Link | Comments | 9:15 PM
Friday, February 21, 2014
Well, my broker is Jonah Goldberg, and Jonah Goldberg says...
The morning papers of February 5 carried the news that CVS was going to stop selling tobacco products in its stores:
"Ending the sale of cigarettes and tobacco products at CVS/pharmacy is the right thing for us to do for our customers and our company to help people on their path to better health," Larry J. Merlo, president and CEO of CVS Caremark, said in a statement. "Put simply, the sale of tobacco products is inconsistent with our purpose."
Later that day, my financial advisor (Jonah Goldberg, who is so energetic that he also writes on the side) wrote a post at NRO Corner, titled "CVS to Shareholders: Drop Dead." His argument was that people who come to CVS to buy cigarettes buy other things at the same time, and so this is a bad move for CVS's retail revenues.
I'm really glad I have Goldberg for my financial advisor, because the man knows how the markets will react, and how shareholders will fare. That's what shareholders care about. Let's see if I can find how the stock has been doing... (I bet it's been dropping like Galileo's hammer from the Tower of Pisa.) February 4th, before the news was out, the stock closed at $66.11. Today, February 21 (about two weeks later), its price has fallen to $71.20. That's a drop of... calculator... $5.09. Wait, that can't be right, it's an increase of $5.09, and on a base of $66.11, that works out... as a percentage... to an increase of 7.7%! Lord! There must be something wrong! Joooooooooonah! Is Obama fudging the CVS stock prices, too??
Link | Comments | 10:31 PM
Wednesday, February 19, 2014
Is "better late than never" always true?
The head of the Port Authority of New York and New Jersey apologized for the September lane closings on the George Washington Bridge. Today.
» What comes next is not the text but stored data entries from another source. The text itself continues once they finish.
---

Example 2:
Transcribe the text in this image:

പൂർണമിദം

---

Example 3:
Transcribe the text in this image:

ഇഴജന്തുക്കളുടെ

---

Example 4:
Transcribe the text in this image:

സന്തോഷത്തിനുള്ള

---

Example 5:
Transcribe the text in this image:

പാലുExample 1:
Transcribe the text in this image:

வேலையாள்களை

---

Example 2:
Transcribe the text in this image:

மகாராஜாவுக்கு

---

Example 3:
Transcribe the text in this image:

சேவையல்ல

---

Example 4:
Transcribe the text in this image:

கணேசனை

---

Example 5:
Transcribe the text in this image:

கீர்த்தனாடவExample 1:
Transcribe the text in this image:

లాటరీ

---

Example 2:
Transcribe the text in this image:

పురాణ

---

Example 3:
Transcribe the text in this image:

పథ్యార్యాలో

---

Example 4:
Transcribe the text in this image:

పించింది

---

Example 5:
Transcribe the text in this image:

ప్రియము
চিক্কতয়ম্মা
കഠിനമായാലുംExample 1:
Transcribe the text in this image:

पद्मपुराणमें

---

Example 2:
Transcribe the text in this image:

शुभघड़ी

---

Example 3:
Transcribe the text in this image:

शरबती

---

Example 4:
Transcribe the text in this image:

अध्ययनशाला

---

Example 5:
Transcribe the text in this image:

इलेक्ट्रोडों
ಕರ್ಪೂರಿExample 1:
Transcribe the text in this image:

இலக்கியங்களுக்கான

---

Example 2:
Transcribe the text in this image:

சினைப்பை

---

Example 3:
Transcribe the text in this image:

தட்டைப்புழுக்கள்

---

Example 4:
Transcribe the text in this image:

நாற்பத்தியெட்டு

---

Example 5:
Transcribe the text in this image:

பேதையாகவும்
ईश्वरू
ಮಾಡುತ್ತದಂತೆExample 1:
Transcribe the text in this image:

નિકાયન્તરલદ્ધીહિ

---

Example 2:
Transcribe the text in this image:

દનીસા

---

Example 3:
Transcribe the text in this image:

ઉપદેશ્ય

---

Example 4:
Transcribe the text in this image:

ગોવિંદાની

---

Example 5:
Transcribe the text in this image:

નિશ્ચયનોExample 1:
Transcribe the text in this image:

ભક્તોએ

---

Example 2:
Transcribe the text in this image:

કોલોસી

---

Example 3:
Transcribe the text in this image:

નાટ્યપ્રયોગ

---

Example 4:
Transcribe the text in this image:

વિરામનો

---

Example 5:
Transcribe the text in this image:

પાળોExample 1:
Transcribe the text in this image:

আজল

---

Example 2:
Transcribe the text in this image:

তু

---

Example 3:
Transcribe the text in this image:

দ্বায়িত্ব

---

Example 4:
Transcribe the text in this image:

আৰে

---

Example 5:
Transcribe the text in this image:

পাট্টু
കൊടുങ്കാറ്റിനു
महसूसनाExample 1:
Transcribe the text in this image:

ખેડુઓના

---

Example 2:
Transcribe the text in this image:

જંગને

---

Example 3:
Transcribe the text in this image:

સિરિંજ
"I cannot allow this agency to be mischaracterized by the actions of a few individuals," Mr. Samson said, apparently referring to two officials, Bill Baroni and David Wildstein, who resigned amid questions about their role in the closings.
"On behalf of the board of commissioners," he added, "we are deeply sorry for inconvenience caused to our travelers."
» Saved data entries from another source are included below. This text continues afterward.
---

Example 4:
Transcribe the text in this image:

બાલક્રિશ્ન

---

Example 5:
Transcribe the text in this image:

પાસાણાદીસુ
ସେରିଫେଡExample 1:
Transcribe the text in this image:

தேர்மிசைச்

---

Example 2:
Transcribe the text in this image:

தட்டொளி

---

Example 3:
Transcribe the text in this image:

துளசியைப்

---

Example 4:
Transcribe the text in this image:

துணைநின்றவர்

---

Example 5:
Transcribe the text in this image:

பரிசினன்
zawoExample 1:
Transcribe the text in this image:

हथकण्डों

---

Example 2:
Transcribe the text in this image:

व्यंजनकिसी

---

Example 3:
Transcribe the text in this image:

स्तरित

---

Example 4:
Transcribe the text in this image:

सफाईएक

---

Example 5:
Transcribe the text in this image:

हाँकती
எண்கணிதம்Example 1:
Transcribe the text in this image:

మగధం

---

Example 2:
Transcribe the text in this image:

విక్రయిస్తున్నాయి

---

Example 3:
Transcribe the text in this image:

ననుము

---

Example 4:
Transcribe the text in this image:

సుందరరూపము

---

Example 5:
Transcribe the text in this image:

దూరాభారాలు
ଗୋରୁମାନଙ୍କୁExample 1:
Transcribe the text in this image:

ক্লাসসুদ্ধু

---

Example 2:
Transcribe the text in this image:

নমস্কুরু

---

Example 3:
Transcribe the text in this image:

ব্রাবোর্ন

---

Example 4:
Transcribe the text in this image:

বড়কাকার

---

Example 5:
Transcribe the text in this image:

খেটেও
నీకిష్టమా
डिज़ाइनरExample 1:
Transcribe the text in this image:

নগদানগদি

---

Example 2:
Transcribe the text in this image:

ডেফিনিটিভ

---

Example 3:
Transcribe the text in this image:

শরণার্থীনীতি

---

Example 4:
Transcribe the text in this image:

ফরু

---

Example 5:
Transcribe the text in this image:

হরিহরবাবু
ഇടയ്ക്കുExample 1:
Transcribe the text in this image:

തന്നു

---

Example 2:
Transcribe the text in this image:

Does there come a point where an apology is so late that a mere apology is destructive? I mean, it's five months after the fact. Five months after the fact this is not the apology I would have crafted. I would have added language which distance the organization even further than Samson's did -- words like "I hope you take it as a given that we are galled;" "I cannot say enough about employees X and Y who pushed back against this;" and most of all "I not only apologize on the behalf of the Port Authority for the lane closures, but I also personally apologize for the way I let it languish and did not see fit to apologize before."
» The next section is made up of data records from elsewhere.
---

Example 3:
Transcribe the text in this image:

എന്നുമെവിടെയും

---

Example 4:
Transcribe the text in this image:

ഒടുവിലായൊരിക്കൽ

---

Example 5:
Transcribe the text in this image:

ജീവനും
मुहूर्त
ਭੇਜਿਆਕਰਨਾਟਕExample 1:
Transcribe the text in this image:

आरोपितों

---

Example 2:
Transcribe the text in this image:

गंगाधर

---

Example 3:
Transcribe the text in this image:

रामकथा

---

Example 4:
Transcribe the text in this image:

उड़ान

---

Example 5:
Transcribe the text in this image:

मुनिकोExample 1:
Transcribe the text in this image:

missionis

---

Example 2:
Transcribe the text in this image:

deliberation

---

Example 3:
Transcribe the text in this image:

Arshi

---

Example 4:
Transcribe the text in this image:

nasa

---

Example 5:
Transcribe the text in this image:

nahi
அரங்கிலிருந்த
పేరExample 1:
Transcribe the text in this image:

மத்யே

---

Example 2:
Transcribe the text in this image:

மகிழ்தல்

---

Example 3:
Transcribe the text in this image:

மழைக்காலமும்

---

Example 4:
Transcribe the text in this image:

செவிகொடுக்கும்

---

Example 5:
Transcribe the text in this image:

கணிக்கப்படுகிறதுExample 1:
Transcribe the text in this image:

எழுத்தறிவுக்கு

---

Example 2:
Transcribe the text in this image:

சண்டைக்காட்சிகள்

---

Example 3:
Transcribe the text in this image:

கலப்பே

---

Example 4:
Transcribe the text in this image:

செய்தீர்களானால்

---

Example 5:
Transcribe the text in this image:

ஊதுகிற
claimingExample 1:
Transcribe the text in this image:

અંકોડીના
Some people just don't know how to apologize. I wonder if Samson went to Catholic School. The nuns and priests would have taught him a thing or two about contrition.
Link | Comments | 8:15 PM
Monday, February 17, 2014
About damned time.
Results from a new Gallup poll show that as of now, unemployment is the issue of greatest concern.
It's great that it's finally eclipsing the deficit -- and I'd love to attribute it to the education of the populace -- but of course I wish it weren't an issue at all. But so long as it's this high, I'm glad to see it garner attention.
Next, let's talk about the kinds of jobs which have been created; it's another way to talk about inequality, without the movers-and-shakers feeling like they're about to be put on transport trains. Maybe they could do some real hiring, and reinvest in their companies, under the supposiiton that they're going to be around for awhile and ought to plan for the future? Their competitors aren't going to help them invest for the future, are they?